═══ Extracted entries ═══

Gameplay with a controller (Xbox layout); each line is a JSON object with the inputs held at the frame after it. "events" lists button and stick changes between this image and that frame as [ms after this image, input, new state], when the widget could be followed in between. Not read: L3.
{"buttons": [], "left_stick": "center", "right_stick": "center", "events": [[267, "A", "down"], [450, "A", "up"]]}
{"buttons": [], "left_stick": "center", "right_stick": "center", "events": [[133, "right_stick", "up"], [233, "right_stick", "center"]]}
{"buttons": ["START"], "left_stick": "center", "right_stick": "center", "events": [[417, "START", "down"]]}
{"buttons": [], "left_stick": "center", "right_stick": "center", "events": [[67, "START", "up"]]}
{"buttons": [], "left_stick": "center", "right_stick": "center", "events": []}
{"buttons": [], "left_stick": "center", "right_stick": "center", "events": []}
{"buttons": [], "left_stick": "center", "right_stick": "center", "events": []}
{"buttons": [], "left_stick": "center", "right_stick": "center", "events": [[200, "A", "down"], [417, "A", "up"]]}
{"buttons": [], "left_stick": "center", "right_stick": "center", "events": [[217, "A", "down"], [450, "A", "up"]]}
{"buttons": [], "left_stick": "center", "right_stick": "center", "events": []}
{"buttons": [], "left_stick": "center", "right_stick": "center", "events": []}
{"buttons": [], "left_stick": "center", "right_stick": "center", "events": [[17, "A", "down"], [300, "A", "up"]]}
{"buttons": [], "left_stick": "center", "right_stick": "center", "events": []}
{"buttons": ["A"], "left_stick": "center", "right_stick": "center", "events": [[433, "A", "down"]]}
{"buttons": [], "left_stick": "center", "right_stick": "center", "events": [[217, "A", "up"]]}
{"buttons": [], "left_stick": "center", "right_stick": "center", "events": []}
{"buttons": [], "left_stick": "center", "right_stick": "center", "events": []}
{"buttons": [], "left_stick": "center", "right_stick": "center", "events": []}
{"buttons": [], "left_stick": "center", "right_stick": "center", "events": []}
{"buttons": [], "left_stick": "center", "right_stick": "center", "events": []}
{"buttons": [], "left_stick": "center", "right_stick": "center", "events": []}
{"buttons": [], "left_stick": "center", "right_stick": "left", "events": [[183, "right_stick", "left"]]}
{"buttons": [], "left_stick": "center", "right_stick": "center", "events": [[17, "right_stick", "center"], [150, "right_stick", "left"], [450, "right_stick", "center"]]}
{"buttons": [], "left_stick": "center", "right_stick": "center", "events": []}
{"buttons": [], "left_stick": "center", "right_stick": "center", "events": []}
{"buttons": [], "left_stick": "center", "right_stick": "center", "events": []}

═══

The task:
Give the data again exactly, line for line.

Solution to this exercise:
Gameplay with a controller (Xbox layout); each line is a JSON object with the inputs held at the frame after it. "events" lists button and stick changes between this image and that frame as [ms after this image, input, new state], when the widget could be followed in between. Not read: L3.
{"buttons": [], "left_stick": "center", "right_stick": "center", "events": [[267, "A", "down"], [450, "A", "up"]]}
{"buttons": [], "left_stick": "center", "right_stick": "center", "events": [[133, "right_stick", "up"], [233, "right_stick", "center"]]}
{"buttons": ["START"], "left_stick": "center", "right_stick": "center", "events": [[417, "START", "down"]]}
{"buttons": [], "left_stick": "center", "right_stick": "center", "events": [[67, "START", "up"]]}
{"buttons": [], "left_stick": "center", "right_stick": "center", "events": []}
{"buttons": [], "left_stick": "center", "right_stick": "center", "events": []}
{"buttons": [], "left_stick": "center", "right_stick": "center", "events": []}
{"buttons": [], "left_stick": "center", "right_stick": "center", "events": [[200, "A", "down"], [417, "A", "up"]]}
{"buttons": [], "left_stick": "center", "right_stick": "center", "events": [[217, "A", "down"], [450, "A", "up"]]}
{"buttons": [], "left_stick": "center", "right_stick": "center", "events": []}
{"buttons": [], "left_stick": "center", "right_stick": "center", "events": []}
{"buttons": [], "left_stick": "center", "right_stick": "center", "events": [[17, "A", "down"], [300, "A", "up"]]}
{"buttons": [], "left_stick": "center", "right_stick": "center", "events": []}
{"buttons": ["A"], "left_stick": "center", "right_stick": "center", "events": [[433, "A", "down"]]}
{"buttons": [], "left_stick": "center", "right_stick": "center", "events": [[217, "A", "up"]]}
{"buttons": [], "left_stick": "center", "right_stick": "center", "events": []}
{"buttons": [], "left_stick": "center", "right_stick": "center", "events": []}
{"buttons": [], "left_stick": "center", "right_stick": "center", "events": []}
{"buttons": [], "left_stick": "center", "right_stick": "center", "events": []}
{"buttons": [], "left_stick": "center", "right_stick": "center", "events": []}
{"buttons": [], "left_stick": "center", "right_stick": "center", "events": []}
{"buttons": [], "left_stick": "center", "right_stick": "left", "events": [[183, "right_stick", "left"]]}
{"buttons": [], "left_stick": "center", "right_stick": "center", "events": [[17, "right_stick", "center"], [150, "right_stick", "left"], [450, "right_stick", "center"]]}
{"buttons": [], "left_stick": "center", "right_stick": "center", "events": []}
{"buttons": [], "left_stick": "center", "right_stick": "center", "events": []}
{"buttons": [], "left_stick": "center", "right_stick": "center", "events": []}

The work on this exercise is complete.